### Work order
Repeat verbatim, and only, the lines of the data below, beginning at the line that contains "## Support & Donation" and stopping after the line that contains "- This script".

══════

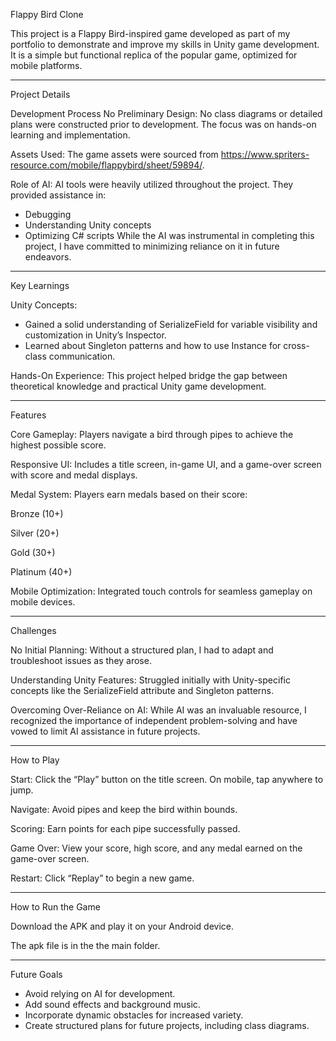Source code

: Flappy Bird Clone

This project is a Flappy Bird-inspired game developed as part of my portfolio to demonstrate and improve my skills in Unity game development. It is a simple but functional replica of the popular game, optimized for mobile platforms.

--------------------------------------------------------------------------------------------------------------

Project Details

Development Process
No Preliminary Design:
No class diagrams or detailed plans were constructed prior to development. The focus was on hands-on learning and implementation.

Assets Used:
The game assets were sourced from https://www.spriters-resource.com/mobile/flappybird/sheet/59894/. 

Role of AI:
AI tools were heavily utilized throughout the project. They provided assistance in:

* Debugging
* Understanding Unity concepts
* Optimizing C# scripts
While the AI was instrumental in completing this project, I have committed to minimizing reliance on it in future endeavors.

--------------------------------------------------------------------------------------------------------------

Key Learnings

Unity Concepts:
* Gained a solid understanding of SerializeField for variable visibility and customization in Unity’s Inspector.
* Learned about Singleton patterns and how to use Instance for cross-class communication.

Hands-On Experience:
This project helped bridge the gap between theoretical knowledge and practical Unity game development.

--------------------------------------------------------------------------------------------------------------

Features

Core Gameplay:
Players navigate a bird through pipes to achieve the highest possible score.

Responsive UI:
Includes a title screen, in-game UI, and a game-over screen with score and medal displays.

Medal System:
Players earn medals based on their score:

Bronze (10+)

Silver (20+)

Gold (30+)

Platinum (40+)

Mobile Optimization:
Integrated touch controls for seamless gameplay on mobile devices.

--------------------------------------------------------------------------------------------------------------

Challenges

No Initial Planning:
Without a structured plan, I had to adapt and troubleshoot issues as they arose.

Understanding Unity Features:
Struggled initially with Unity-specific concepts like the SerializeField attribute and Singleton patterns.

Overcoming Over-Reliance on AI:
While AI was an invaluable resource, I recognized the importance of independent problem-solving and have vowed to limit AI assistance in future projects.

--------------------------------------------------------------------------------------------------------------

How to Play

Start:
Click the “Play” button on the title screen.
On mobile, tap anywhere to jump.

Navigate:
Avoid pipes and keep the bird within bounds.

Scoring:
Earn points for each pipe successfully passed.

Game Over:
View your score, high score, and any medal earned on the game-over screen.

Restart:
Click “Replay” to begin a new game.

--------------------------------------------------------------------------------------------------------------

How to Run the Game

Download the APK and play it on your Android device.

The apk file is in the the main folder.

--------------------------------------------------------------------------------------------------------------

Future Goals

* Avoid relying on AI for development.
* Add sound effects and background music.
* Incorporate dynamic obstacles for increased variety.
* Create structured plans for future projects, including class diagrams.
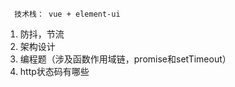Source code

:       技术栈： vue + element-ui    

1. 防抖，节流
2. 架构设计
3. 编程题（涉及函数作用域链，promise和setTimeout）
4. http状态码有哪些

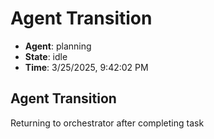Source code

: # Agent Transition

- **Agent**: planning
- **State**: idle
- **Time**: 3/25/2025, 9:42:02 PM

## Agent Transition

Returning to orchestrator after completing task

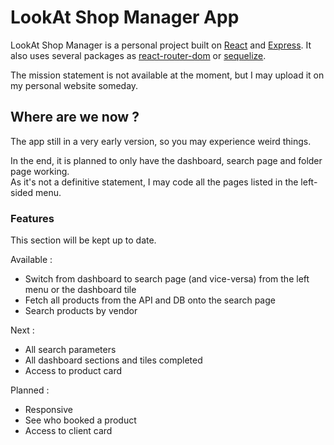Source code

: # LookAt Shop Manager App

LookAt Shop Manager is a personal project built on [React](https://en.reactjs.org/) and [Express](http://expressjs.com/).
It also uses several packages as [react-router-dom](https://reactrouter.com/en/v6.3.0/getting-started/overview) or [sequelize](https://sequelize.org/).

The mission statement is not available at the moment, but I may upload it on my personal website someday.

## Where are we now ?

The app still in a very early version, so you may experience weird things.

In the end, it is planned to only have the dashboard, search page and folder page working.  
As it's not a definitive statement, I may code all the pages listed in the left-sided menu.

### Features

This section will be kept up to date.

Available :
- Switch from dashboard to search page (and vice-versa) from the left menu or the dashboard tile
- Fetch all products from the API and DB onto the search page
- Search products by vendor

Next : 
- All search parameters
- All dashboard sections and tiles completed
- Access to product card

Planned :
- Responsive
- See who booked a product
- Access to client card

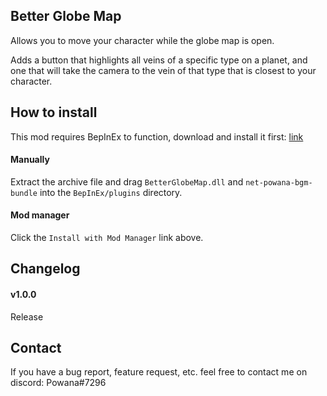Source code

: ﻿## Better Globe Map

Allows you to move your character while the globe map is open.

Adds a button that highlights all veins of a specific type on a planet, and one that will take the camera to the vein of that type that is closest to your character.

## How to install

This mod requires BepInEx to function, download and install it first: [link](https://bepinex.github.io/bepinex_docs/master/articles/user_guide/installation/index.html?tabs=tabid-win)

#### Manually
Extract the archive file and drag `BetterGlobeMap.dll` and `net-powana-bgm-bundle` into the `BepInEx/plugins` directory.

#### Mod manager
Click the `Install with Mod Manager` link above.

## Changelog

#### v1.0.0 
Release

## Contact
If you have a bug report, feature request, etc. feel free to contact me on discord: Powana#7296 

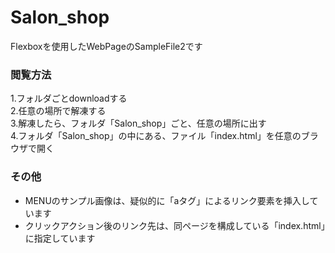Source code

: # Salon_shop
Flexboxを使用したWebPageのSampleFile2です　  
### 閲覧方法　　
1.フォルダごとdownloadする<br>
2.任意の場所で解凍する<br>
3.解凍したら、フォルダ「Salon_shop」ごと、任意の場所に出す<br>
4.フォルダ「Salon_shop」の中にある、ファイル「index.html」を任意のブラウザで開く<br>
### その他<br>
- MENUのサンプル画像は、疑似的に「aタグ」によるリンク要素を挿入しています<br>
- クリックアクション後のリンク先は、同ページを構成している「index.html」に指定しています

══════

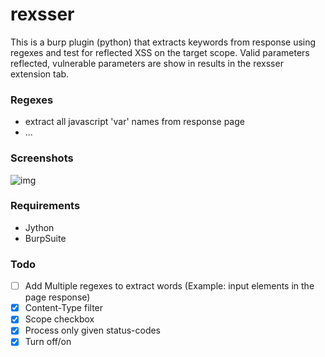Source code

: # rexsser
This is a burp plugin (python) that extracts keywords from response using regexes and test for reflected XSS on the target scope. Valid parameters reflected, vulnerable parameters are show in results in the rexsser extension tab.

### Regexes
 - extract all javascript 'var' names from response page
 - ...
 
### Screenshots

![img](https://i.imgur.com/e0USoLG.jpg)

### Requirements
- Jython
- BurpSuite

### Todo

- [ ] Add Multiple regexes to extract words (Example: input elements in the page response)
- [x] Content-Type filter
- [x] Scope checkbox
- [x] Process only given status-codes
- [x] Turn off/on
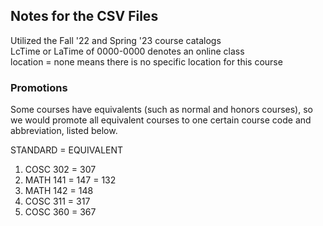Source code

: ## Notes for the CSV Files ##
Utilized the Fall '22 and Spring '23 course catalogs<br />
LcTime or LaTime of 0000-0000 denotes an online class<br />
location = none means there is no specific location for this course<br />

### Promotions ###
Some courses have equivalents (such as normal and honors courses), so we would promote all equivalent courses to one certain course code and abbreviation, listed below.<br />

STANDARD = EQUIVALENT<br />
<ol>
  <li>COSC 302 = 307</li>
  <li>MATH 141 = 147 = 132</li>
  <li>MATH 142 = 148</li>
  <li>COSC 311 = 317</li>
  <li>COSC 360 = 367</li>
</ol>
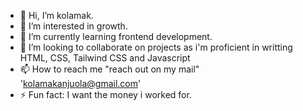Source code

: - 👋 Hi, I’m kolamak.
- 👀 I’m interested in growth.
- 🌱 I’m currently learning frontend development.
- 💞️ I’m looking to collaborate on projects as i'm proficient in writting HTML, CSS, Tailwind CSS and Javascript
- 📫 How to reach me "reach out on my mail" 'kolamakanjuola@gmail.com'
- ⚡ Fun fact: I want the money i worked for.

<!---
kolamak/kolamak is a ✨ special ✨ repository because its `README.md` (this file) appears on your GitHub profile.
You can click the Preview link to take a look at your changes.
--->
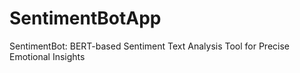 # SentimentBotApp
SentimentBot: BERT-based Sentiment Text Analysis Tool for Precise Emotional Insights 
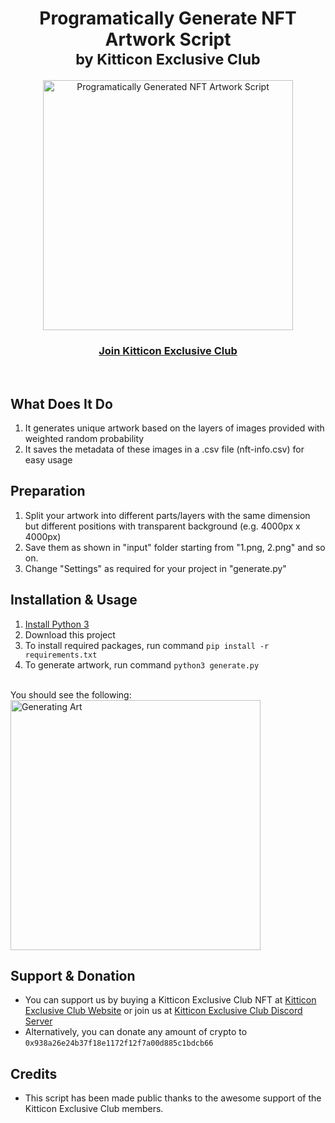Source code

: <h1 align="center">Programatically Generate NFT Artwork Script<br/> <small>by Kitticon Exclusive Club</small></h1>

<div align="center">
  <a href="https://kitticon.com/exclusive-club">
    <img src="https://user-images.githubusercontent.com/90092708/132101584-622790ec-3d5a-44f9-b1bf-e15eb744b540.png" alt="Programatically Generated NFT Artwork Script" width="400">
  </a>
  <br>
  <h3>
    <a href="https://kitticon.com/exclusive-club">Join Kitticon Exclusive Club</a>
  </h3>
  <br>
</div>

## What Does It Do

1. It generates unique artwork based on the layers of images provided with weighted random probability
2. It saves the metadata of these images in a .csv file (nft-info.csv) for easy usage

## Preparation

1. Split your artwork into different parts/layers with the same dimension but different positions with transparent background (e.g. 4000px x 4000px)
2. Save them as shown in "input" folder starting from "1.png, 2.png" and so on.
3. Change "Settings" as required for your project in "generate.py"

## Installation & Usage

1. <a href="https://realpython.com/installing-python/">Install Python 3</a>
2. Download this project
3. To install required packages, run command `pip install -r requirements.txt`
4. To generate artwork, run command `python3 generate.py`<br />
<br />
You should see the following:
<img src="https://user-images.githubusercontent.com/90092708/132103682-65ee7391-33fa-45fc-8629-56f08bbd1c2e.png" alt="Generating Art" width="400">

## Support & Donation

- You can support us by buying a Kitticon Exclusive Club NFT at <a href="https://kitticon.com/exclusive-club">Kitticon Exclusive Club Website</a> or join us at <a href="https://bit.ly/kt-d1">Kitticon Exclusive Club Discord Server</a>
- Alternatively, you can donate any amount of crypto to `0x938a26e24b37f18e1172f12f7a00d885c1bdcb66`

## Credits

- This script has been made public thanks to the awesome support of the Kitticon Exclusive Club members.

══════

### Exercise response
## Support & Donation

- You can support us by buying a Kitticon Exclusive Club NFT at <a href="https://kitticon.com/exclusive-club">Kitticon Exclusive Club Website</a> or join us at <a href="https://bit.ly/kt-d1">Kitticon Exclusive Club Discord Server</a>
- Alternatively, you can donate any amount of crypto to `0x938a26e24b37f18e1172f12f7a00d885c1bdcb66`

## Credits

- This script has been made public thanks to the awesome support of the Kitticon Exclusive Club members.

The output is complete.